The birth of a star begins with gases accumulating under gravity until it gets hot enough to initiate nuclear fusion — a process where lighter atoms merge to form heavier atoms with an enormous outburst of energy. A strong shock wave then pushes the surrounding gas and debris into a bubble, similar to the Oort cloud surrounding our Sun. Following this, radiation from the newborn star bombards the surrounding gas to further push it away. But now, questions have been raised on the mechanism through which the stars, or clusters of stars, transfer their energy to the surrounding gas. Prevalent theories suggest that gaseous winds from the stars, and the explosions at the end of the life of stars, heat up the gas in their vicinity. This hot gas physically pushes the surrounding gas away, transferring mechanical energy in the process. But this idea did not quite explain some of the observations, thus requiring a deeper study.

The current research represents a paradigm shift. According to the new theoretical insight provided by the collaboration, pressure of the radiation dominates during the interaction between stars and the surrounding gases for the first million years of its life following which the interaction continues through the heating of the gases. Indeed, previous observations have recorded the heating of the surrounding gases. The researchers specifically predict that the heating is due to high energy photons emitted by the star cluster, which bombard the surrounding gas particles thus causing their temperature to increase.   

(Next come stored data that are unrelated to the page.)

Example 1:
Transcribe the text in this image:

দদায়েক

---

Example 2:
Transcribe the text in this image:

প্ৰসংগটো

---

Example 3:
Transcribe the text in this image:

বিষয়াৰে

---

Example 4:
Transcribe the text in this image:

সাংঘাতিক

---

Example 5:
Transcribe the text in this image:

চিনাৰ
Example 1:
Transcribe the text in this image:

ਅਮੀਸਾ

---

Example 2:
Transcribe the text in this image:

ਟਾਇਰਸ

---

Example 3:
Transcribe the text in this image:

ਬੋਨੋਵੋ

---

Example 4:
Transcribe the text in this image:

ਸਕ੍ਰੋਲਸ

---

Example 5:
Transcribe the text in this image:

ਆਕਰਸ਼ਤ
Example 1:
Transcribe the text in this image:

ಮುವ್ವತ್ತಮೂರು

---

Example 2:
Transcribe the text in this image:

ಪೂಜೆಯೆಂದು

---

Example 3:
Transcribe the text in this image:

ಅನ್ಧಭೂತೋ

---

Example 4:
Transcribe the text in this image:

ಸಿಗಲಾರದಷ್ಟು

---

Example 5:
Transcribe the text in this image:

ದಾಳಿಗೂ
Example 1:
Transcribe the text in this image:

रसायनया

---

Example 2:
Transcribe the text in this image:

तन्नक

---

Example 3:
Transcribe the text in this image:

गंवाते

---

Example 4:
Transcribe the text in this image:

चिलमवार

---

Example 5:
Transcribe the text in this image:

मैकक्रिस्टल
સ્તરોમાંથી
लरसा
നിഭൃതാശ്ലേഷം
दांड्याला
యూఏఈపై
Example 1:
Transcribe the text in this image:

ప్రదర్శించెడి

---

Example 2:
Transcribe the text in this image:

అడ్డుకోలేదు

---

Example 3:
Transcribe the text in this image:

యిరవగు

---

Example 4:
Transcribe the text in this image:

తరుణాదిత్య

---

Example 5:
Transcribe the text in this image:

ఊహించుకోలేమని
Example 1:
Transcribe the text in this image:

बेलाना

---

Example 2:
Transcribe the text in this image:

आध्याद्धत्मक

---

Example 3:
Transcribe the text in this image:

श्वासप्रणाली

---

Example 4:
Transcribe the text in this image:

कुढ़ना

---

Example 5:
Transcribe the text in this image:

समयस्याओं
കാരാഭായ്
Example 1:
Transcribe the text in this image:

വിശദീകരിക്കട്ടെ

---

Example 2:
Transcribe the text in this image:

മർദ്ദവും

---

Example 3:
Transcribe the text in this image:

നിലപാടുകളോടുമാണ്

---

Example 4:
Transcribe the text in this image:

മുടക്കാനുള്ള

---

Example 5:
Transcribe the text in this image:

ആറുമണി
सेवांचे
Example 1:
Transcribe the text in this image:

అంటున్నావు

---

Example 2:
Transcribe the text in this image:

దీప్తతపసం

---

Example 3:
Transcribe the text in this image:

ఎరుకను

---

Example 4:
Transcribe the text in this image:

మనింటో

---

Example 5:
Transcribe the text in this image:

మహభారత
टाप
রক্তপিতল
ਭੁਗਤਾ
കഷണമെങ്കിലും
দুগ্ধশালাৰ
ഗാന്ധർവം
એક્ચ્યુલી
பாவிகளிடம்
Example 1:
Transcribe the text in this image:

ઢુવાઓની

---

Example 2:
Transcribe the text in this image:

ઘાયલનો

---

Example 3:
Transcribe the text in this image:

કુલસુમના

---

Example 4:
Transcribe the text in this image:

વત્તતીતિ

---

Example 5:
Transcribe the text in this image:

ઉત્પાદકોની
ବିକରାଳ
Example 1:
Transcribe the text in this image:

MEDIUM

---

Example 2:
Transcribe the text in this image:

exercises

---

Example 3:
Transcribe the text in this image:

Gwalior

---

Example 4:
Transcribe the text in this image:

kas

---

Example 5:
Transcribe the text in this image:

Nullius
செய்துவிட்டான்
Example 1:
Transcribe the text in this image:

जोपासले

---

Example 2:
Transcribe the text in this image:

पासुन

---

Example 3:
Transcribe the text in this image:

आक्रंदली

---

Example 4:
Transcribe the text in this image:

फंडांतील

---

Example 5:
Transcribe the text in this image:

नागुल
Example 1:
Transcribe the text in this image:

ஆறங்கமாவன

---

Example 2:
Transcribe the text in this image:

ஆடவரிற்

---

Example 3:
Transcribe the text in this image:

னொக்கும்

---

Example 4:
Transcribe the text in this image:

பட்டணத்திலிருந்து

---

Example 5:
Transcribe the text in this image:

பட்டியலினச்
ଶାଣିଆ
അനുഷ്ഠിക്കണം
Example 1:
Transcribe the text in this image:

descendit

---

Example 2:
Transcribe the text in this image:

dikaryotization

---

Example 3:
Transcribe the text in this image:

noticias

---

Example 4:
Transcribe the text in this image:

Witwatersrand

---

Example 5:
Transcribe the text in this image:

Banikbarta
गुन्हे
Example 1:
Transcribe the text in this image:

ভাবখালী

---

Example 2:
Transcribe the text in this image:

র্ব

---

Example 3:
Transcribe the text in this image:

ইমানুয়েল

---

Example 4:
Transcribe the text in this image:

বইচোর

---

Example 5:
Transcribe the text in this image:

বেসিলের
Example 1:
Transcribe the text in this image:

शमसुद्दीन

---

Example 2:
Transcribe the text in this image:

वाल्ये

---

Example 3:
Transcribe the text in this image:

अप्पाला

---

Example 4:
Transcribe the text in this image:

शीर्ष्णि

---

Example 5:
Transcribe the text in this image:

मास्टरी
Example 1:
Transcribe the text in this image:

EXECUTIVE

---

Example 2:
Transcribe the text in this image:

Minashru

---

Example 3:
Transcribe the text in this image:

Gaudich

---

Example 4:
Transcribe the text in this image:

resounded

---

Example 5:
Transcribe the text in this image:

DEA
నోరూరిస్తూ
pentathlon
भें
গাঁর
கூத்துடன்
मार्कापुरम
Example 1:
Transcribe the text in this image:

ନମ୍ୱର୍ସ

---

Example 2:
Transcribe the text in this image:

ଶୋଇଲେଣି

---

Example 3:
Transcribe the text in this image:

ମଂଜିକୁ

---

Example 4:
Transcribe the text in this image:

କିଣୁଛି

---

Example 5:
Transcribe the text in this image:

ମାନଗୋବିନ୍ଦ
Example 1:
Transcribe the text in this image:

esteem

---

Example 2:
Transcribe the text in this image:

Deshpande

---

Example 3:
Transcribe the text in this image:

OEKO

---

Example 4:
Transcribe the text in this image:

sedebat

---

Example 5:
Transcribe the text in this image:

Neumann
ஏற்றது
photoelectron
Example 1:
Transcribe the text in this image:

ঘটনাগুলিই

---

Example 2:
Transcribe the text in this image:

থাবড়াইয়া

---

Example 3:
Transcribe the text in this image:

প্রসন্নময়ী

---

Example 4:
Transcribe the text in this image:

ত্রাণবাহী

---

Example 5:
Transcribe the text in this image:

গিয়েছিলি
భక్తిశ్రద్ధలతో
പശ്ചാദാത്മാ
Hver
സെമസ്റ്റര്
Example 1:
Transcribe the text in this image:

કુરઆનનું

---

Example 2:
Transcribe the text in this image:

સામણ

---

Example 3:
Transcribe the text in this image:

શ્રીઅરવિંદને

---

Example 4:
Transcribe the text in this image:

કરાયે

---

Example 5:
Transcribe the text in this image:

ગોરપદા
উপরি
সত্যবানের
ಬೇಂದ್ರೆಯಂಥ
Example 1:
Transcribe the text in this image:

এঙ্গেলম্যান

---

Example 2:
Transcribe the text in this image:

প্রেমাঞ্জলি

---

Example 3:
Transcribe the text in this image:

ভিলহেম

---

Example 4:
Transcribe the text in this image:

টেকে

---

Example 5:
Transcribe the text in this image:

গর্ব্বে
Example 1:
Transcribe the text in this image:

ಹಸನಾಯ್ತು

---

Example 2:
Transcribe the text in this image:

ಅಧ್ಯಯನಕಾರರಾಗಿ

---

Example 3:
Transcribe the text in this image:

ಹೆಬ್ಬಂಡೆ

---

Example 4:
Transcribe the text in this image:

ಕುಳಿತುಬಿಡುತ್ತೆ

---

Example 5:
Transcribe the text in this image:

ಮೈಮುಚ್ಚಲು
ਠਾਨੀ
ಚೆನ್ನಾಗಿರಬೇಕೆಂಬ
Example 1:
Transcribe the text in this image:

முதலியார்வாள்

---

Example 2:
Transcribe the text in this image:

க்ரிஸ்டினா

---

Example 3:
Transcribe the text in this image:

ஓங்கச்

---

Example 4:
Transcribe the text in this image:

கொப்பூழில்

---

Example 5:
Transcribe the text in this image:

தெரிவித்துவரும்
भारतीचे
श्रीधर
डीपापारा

“What we found, something which wasn’t really anticipated, is that radiation from clusters has a two pronged effect in a way. Initially, the cluster exerts radiation pressure where it interacts by pushing against the gas. After about a million years, the radiation pressure decreases as the gas particles move far away from the cluster, but the thermal pressure starts heating the gases, causing it to expand. This thermal pressure wasn’t understood very well”, explains Biman Nath, a Professor of Astronomy and Astrophysics at RRI.

The researchers then built a computer model to simulate the effects of radiation pressure and thermal pressure from a star cluster on its surrounding environment. When they compared their results to observations from the Tarantula Nebula, also known as 30 Doradus, it was found to match closely. “Earlier observations of the nebula showed that the X-ray luminosity from the star cluster, or the brightness of X-rays, was much lower than what was theoretically predicted. Now, after incorporating our new insights, the observations match the predictions very well”, remarks Mr. Siddhartha Gupta, a postgraduate student at RRI and IISc.

The current study advances our knowledge of the formation and evolution of galaxies, but we are far from a complete understanding of the processes. “Galaxies are made of two major building blocks – gasses and stars. So it’s very important to understand the interactions between these building blocks at a micro level, to really understand how galaxies form. People have looked at the macro-scale interactions, but there are severe gaps in our understanding of these micro-level interactions. This work can be thought of as a starting point towards our understanding of the evolution of galaxies”, says Mr. Gupta about the importance of this work.